> _YOUR OBJECTIVE_:
Copy out, exactly and with nothing else, the stretch of lines that starts at the line containing "Identify the document" and finishes at the end of the data.

> _DATASET CONTENT_:
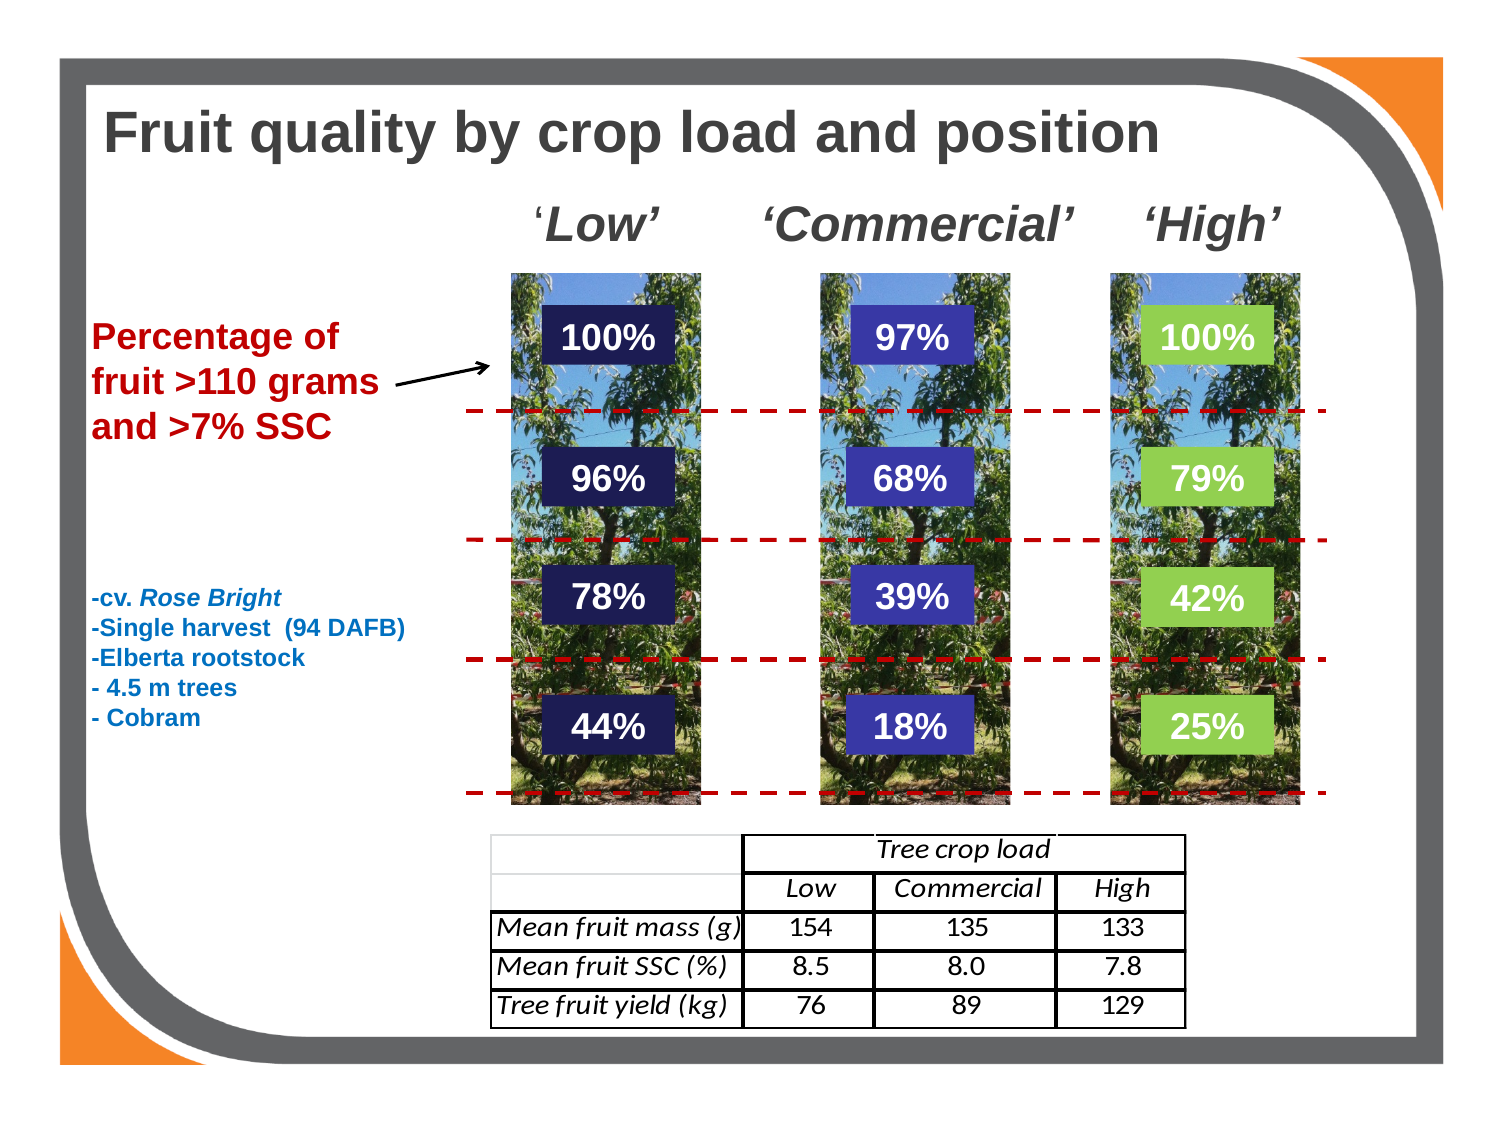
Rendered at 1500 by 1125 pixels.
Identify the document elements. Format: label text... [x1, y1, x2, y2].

title Fruit quality by crop load and position [88, 78, 1402, 181]
text_box ‘Low’ ‘Commercial’ ‘High’ [281, 184, 1500, 256]
picture [0, 0, 1500, 1125]
text_box Percentage of fruit >110 grams and >7% SSC -cv. Rose Bright -Single harvest (94 DAFB) -Elberta rootstock - 4.5 m trees - Cobram [76, 304, 441, 739]
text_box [395, 365, 491, 386]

> _EXERCISE RESULT_:
Identify the document elements. Format: label text... [x1, y1, x2, y2].

title Fruit quality by crop load and position [88, 78, 1402, 181]
text_box ‘Low’ ‘Commercial’ ‘High’ [281, 184, 1500, 256]
picture [0, 0, 1500, 1125]
text_box Percentage of fruit >110 grams and >7% SSC -cv. Rose Bright -Single harvest (94 DAFB) -Elberta rootstock - 4.5 m trees - Cobram [76, 304, 441, 739]
text_box [395, 365, 491, 386]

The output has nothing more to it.